Chop tofu or paneer into 1 inch/2.5 cm chunks.
If using tofu: fry the cubes (in batches if needed) in a large skillet in the onion oil and sprinkling of salt. Toss frequently until brown on all sides, for ~10 minutes. Sprinkle with turmeric, fully coat then set on some paper towels to cool and crisp.
Mix the yoghurt, garlic oil, spices and ginger together in a bowl. Stir in the cooked tofu or paneer cubes, coat with the spice mix and set aside to marinade.
Chop sweet potatoes into inch chunks and carrots into cm rounds.
Heat garlic oil in large casserole, then add the veg and cook for ~5 minutes
Add tomatoes and coconut milk to the veg in the large casserole, stir well and break the tomatoes up a bit if whole.
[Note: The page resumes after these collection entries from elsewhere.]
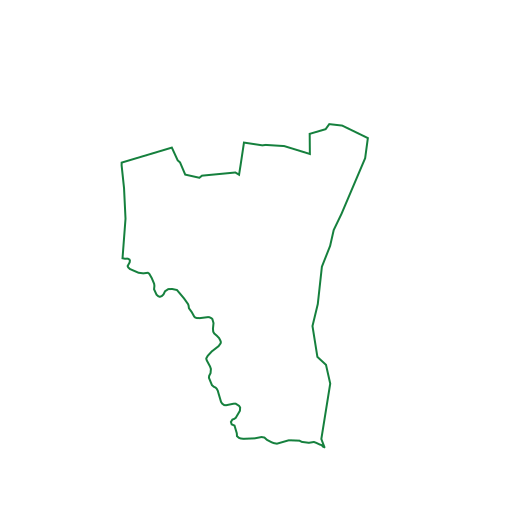 Northampton, Pennsylvania, United States of America, rotated 124°
{"feature_id": "52423323B75013060921625", "entity_name": "Northampton", "entity_type": "district", "adm_level": 2, "iso_a3": "USA", "parent_name": "United States of America", "parent_adm1": "Pennsylvania", "projection": "albers", "projection_center": [-75.208, 40.753], "detail": "fine", "context": "isolated", "style": "outline", "palette": "green", "viewbox_px": 512, "rotation_deg": 124, "n_neighbors": 0, "source": "geoboundaries", "source_scale": "gbopen_adm2", "svg_char_len": 1849}
<svg xmlns="http://www.w3.org/2000/svg" viewBox="0 0 512 512"><g transform="rotate(124 256 256)"><path d="M253.7,419.6L256.0,418.1L273.6,403.3L298.1,385.0L332.5,365.4L331.6,363.2L329.9,360.8L329.7,358.9L330.3,358.0L331.9,357.2L336.1,356.8L336.9,355.6L337.3,353.2L335.6,344.1L333.4,339.7L330.4,336.3L330.4,334.6L332.6,330.1L336.0,324.9L337.6,323.5L340.6,321.9L343.7,316.8L344.0,314.5L343.6,312.9L341.9,311.7L339.6,311.2L336.1,311.7L332.5,310.2L330.2,307.0L328.4,302.5L331.4,292.0L333.9,285.4L334.8,284.2L336.8,282.4L338.5,277.8L340.8,273.3L341.0,272.1L340.6,270.5L338.9,267.8L333.4,261.5L332.8,260.3L332.5,258.0L332.7,256.9L335.4,253.7L340.4,251.0L342.7,249.1L343.6,247.3L344.0,243.9L344.7,240.7L346.0,238.3L347.0,237.0L348.2,236.5L351.6,236.6L359.8,239.3L365.7,240.2L368.4,240.0L369.0,239.8L370.1,238.4L373.3,232.3L374.9,230.2L378.5,228.2L381.6,227.8L383.3,226.9L387.7,220.3L388.0,217.8L387.7,216.0L388.0,214.4L389.1,212.3L390.3,210.9L396.5,203.4L397.3,201.5L397.4,199.0L396.4,197.3L391.0,192.0L389.8,190.3L389.7,186.2L390.5,184.4L393.3,182.8L401.5,182.3L403.3,183.0L404.8,184.1L407.6,184.0L409.2,182.0L408.6,179.0L413.7,172.8L416.0,171.0L416.3,168.4L415.9,166.8L414.6,164.2L407.9,155.1L403.0,150.2L401.8,147.5L402.3,144.1L401.7,138.9L401.2,136.7L399.9,133.7L390.6,125.9L389.3,124.0L384.8,116.7L384.5,114.1L381.3,107.7L377.8,104.0L377.2,101.5L376.6,97.5L376.3,96.7L376.1,95.7L376.6,93.8L376.3,92.4L376.2,92.4L371.2,99.5L320.3,123.1L307.1,137.1L305.3,148.7L282.5,170.0L261.3,177.9L228.0,195.4L206.2,200.2L191.0,206.1L173.2,208.7L113.9,220.2L95.7,229.2L99.7,257.5L105.7,269.0L111.9,269.2L124.7,279.8L141.3,268.4L149.1,294.1L158.5,310.1L160.7,312.6L168.7,329.4L177.5,325.2L189.5,319.5L198.1,315.5L198.3,319.8L219.6,345.7L222.8,346.7L228.1,360.2L220.9,371.3L220.5,374.4L213.2,386.4L253.7,419.6Z" fill="none" stroke="#15803d" stroke-width="2"/></g></svg>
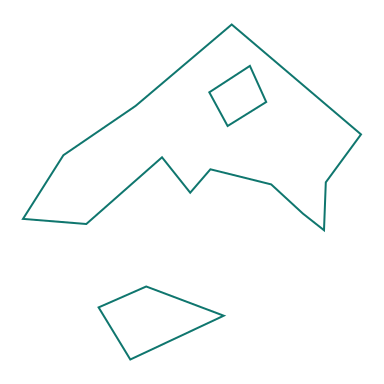 map outline of Saint George's (orthographic projection)
{"feature_id": "BMU-5140", "entity_name": "Saint George's", "entity_type": "state/province", "adm_level": 1, "iso_a3": "BMU", "parent_name": "Bermuda", "parent_adm1": "", "projection": "orthographic", "projection_center": [-64.685, 32.358], "detail": "fine", "context": "isolated", "style": "outline", "palette": "teal", "viewbox_px": 384, "rotation_deg": 0, "n_neighbors": 0, "source": "natural_earth", "source_scale": "10m", "svg_char_len": 409}
<svg xmlns="http://www.w3.org/2000/svg" viewBox="0 0 384 384"><path d="M23.0,218.9L63.4,155.2L135.6,105.9L231.7,24.5L361.0,134.4L325.8,182.3L324.0,230.2L302.9,213.6L271.2,184.4L210.4,169.3L190.2,192.7L162.0,157.3L86.3,224.0L23.0,218.9ZM227.6,126.0L266.2,102.0L249.9,65.9L209.3,92.3L227.6,126.0ZM146.2,286.5L223.7,315.7L130.3,359.5L98.6,307.4L146.2,286.5Z" fill="none" stroke="#0f766e" stroke-width="2"/></svg>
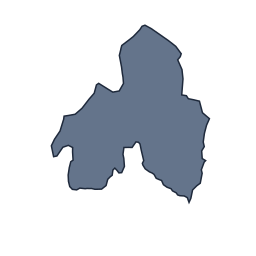 Mbam-et-Inoubou, Centre, Cameroon (Robinson projection), rotated 340°
{"feature_id": "32672807B45233775776188", "entity_name": "Mbam-et-Inoubou", "entity_type": "district", "adm_level": 2, "iso_a3": "CMR", "parent_name": "Cameroon", "parent_adm1": "Centre", "projection": "robinson", "projection_center": [10.919, 4.718], "detail": "fine", "context": "isolated", "style": "filled", "palette": "slate", "viewbox_px": 256, "rotation_deg": 340, "n_neighbors": 0, "source": "geoboundaries", "source_scale": "gbopen_adm2", "svg_char_len": 1690}
<svg xmlns="http://www.w3.org/2000/svg" viewBox="0 0 256 256"><g transform="rotate(340 128 128)"><path d="M189.8,185.2L187.3,182.1L189.4,174.7L193.3,171.6L193.9,166.9L197.8,159.5L198.5,158.4L202.8,152.2L203.2,151.8L207.7,147.1L203.2,139.1L204.3,127.2L199.3,123.9L194.7,121.1L193.9,117.6L189.8,115.3L196.4,100.8L196.6,100.1L198.7,91.6L198.0,80.9L201.3,79.0L201.8,78.5L203.4,76.4L200.8,67.6L195.8,59.6L195.3,58.9L184.7,43.8L184.2,43.0L179.1,37.2L176.0,37.2L173.5,39.1L172.7,39.7L164.2,43.9L158.5,45.8L157.8,46.0L150.4,48.3L148.7,50.7L147.8,52.2L146.0,54.9L144.7,56.8L142.8,68.5L141.3,75.0L140.7,78.4L139.0,84.6L132.4,90.2L126.0,89.1L122.1,84.2L115.7,76.0L113.1,76.7L108.1,83.8L101.4,87.5L91.6,93.7L83.1,97.0L76.5,95.9L72.0,95.0L70.3,98.2L69.9,98.6L63.1,107.6L55.1,113.4L49.9,118.5L48.3,129.5L51.6,130.0L60.2,123.8L66.0,123.9L69.3,127.4L67.7,131.6L65.4,139.4L62.7,140.1L59.3,145.1L55.7,151.7L53.8,157.8L53.2,163.2L53.6,164.0L54.7,166.6L58.6,168.6L62.2,168.0L67.0,170.4L68.9,170.8L71.1,171.7L73.1,172.4L75.7,174.1L76.3,174.4L82.3,176.4L87.7,174.6L91.4,169.3L94.3,167.9L94.8,167.7L97.0,167.0L99.4,162.4L101.9,161.2L103.1,163.9L104.1,167.1L106.8,167.8L111.5,162.9L113.7,155.0L114.3,151.0L117.5,144.9L121.9,146.4L125.2,147.7L130.7,143.8L133.0,145.0L133.8,147.2L132.9,153.1L131.6,164.1L129.4,166.1L129.3,167.9L130.2,172.3L133.1,176.5L135.3,178.6L136.6,180.5L137.3,184.9L139.6,187.1L141.6,188.8L141.9,193.4L144.4,197.0L147.7,199.8L148.3,202.3L149.4,203.5L151.2,205.5L151.7,207.8L153.5,209.3L157.6,211.1L159.9,213.7L159.9,218.8L163.0,215.6L167.5,208.3L172.9,205.8L177.0,204.6L179.1,201.1L182.2,195.9L182.6,192.4L187.9,186.1L189.8,185.2Z" fill="#64748b" stroke="#1e293b" stroke-width="1.5"/></g></svg>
Boil the tomatoes, coconut milk and vegetables on medium heat (stirring occasionally to prevent sticking) until reduced and veg soft (~15-20 mins). Then take off the heat and leave to cool a bit.
If cooking, boil the rice according to packet instructions.
If using paneer cheese: Fry up the marinated paneer on medium-high heat in single layer batches until browned.
Take a soup blender and blend around half the veg, coconut, tomato mixture until thickened to your preferred consistency but still a bit chunky if you like the extra texture.
Add the tofu/paneer and left over marinade to the sauce and stir well to combine. Heat on low heat for a while longer (~5 mins) to combine flavours. Season to taste with salt, pepper, maple syrup and additional spice.
Heat any additional sides (veg, bread) if using. Serve hot with all the trimmings. This is great for leftovers and freezing.